Source data:

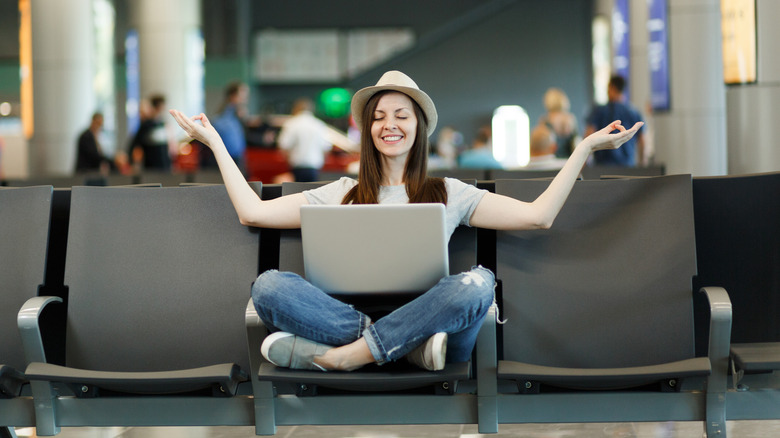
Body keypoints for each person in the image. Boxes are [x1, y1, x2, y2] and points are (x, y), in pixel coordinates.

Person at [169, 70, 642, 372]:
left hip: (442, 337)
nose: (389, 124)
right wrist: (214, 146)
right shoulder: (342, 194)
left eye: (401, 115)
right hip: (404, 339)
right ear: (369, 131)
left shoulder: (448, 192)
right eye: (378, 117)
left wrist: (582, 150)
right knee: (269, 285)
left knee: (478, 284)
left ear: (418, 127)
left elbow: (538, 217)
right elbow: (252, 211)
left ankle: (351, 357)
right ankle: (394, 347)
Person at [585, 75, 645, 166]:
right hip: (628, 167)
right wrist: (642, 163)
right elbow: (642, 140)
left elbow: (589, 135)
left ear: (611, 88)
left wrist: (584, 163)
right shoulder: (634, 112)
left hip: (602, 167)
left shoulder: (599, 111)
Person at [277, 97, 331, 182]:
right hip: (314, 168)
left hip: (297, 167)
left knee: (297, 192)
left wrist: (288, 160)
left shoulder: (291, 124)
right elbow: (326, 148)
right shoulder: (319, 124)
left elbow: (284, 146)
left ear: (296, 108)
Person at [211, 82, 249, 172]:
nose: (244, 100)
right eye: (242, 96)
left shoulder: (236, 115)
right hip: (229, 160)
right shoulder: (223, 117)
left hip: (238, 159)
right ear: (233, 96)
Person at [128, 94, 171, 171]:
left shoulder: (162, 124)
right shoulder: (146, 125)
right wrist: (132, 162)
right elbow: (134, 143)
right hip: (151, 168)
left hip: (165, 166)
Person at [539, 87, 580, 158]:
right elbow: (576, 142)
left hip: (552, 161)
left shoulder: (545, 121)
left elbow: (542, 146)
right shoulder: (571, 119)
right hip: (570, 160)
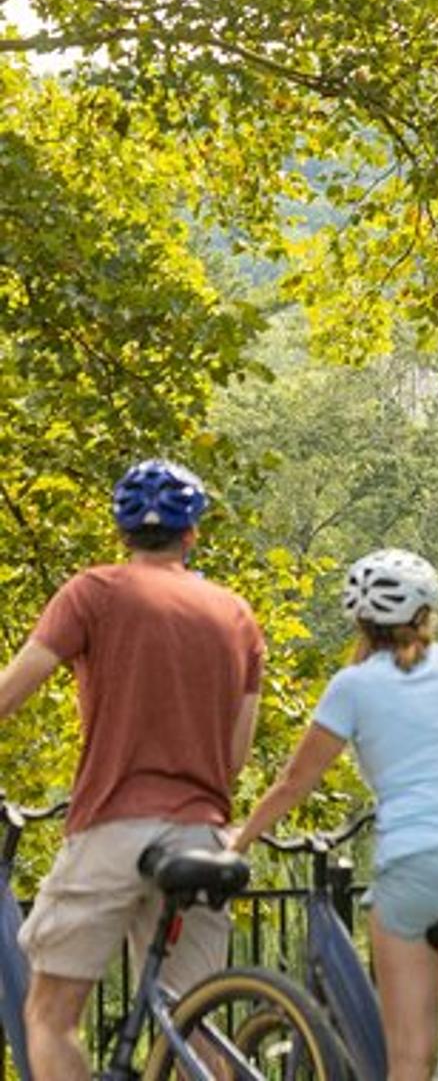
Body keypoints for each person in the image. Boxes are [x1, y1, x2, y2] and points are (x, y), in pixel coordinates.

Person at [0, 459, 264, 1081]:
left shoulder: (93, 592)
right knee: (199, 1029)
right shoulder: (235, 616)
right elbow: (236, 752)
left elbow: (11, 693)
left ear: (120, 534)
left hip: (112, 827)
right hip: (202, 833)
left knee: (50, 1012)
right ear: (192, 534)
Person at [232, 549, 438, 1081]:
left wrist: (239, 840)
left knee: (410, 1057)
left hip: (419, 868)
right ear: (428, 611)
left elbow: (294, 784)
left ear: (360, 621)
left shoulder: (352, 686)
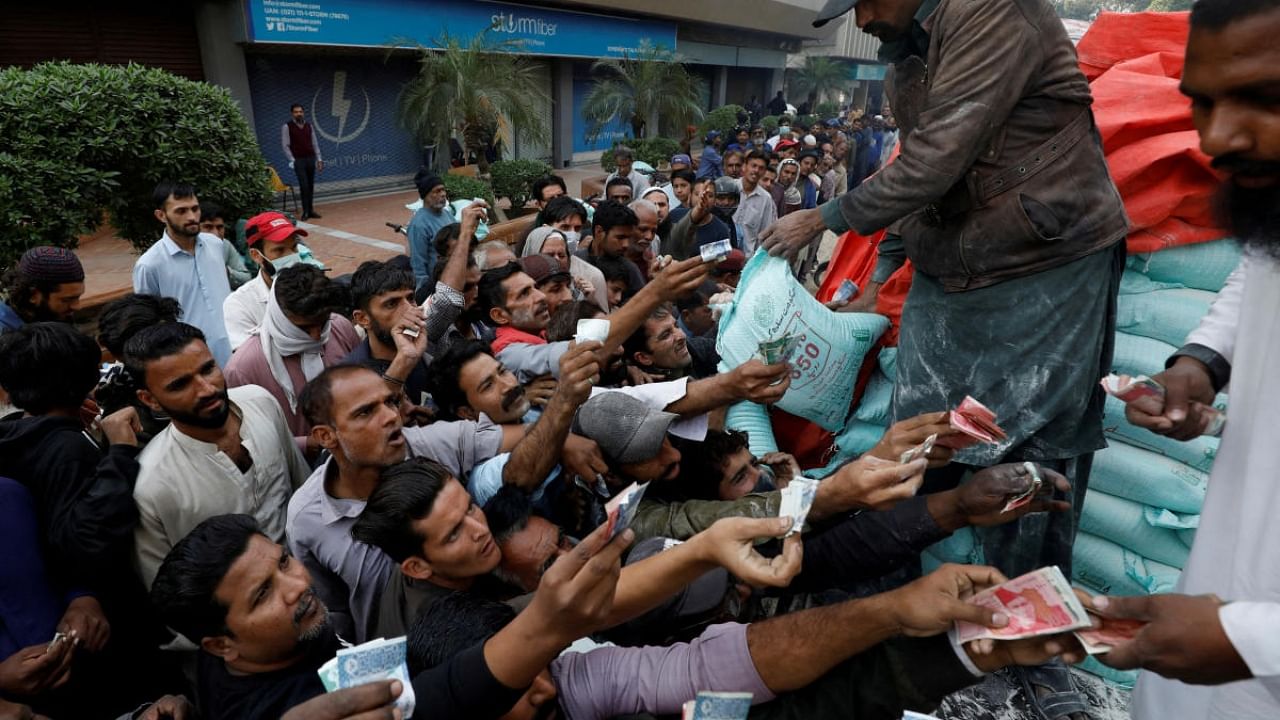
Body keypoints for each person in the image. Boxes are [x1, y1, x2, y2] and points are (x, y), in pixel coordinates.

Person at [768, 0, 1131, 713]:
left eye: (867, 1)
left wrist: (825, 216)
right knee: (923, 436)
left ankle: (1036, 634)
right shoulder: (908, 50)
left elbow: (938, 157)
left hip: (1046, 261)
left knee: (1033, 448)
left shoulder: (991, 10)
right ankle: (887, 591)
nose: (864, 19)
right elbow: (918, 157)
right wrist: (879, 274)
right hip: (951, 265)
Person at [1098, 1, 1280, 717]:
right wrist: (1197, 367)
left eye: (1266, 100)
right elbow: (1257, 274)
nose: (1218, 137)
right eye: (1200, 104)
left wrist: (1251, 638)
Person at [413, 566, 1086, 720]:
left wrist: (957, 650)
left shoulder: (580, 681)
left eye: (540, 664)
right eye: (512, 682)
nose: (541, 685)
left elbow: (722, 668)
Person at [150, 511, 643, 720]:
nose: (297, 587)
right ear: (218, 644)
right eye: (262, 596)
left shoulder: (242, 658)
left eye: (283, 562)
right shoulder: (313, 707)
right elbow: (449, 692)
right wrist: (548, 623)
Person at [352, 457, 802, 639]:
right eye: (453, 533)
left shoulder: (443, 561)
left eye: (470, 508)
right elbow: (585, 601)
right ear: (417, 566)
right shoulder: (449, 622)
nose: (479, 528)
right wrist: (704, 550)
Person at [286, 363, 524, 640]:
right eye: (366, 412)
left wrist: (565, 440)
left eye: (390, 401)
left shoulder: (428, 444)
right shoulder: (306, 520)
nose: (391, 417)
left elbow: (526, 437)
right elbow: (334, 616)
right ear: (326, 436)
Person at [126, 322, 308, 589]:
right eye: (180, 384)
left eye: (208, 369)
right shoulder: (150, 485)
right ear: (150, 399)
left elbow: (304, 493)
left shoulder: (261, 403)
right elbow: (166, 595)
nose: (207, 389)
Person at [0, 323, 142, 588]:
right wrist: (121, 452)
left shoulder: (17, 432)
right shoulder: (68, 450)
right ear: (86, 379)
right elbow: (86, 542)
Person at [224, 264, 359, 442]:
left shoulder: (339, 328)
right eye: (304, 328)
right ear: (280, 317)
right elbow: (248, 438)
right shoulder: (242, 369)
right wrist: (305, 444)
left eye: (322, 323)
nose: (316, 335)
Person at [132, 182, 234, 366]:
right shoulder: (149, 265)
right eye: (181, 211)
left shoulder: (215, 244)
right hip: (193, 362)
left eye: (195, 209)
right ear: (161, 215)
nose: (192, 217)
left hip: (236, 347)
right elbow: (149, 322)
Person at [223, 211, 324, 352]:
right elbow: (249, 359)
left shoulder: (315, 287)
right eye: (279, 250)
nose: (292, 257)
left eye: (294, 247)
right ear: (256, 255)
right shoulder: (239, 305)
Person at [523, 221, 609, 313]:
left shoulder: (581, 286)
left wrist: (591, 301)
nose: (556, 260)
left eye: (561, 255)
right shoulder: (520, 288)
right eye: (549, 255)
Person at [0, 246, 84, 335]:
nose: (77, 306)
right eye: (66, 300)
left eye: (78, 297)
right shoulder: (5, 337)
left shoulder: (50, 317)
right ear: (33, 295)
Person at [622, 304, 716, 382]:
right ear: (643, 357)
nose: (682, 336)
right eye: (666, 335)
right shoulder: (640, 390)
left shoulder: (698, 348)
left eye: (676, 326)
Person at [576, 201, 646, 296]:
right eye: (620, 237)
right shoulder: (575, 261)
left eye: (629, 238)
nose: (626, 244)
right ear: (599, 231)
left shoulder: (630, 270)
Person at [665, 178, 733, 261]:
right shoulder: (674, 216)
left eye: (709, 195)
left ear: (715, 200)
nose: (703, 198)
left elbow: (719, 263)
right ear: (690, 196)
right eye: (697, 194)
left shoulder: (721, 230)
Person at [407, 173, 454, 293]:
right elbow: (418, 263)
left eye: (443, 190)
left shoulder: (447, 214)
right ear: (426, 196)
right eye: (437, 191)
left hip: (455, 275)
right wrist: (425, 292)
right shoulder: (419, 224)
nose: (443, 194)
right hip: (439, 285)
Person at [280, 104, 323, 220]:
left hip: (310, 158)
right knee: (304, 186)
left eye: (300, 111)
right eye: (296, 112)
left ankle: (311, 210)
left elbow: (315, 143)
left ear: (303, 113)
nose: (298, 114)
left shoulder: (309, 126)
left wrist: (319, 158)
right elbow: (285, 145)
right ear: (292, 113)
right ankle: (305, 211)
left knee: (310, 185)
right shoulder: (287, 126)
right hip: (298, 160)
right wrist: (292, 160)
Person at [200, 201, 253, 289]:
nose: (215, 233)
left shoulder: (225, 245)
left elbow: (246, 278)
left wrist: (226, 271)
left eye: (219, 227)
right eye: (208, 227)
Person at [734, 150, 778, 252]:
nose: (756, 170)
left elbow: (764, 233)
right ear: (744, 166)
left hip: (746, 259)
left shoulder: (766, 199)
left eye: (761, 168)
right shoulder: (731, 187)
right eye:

Exercise requirements: Set down exactly the line with "left elbow: (719, 263)" and each line after it up to the end of the records, adding nothing.

Exercise result:
left elbow: (719, 263)
right ear: (690, 196)
right eye: (697, 194)
left shoulder: (721, 230)
Person at [407, 173, 454, 293]:
right elbow: (418, 263)
left eye: (443, 190)
left shoulder: (447, 214)
right ear: (426, 196)
right eye: (437, 191)
left hip: (455, 275)
right wrist: (425, 292)
right shoulder: (419, 224)
nose: (443, 194)
right hip: (439, 285)
Person at [280, 104, 323, 220]:
left hip: (310, 158)
right knee: (304, 186)
left eye: (300, 111)
right eye: (296, 112)
left ankle: (311, 210)
left elbow: (315, 143)
left ear: (303, 113)
nose: (298, 114)
left shoulder: (309, 126)
left wrist: (319, 158)
right elbow: (285, 145)
right ear: (292, 113)
right ankle: (305, 211)
left knee: (310, 185)
right shoulder: (287, 126)
right hip: (298, 160)
right wrist: (292, 160)
Person at [200, 201, 253, 289]:
nose: (215, 233)
left shoulder: (225, 245)
left elbow: (246, 278)
left wrist: (226, 271)
left eye: (219, 227)
right eye: (208, 227)
Person at [734, 150, 778, 252]:
nose: (756, 170)
left elbow: (764, 233)
right ear: (744, 166)
left hip: (746, 259)
left shoulder: (766, 199)
left eye: (761, 168)
right shoulder: (731, 187)
right eye:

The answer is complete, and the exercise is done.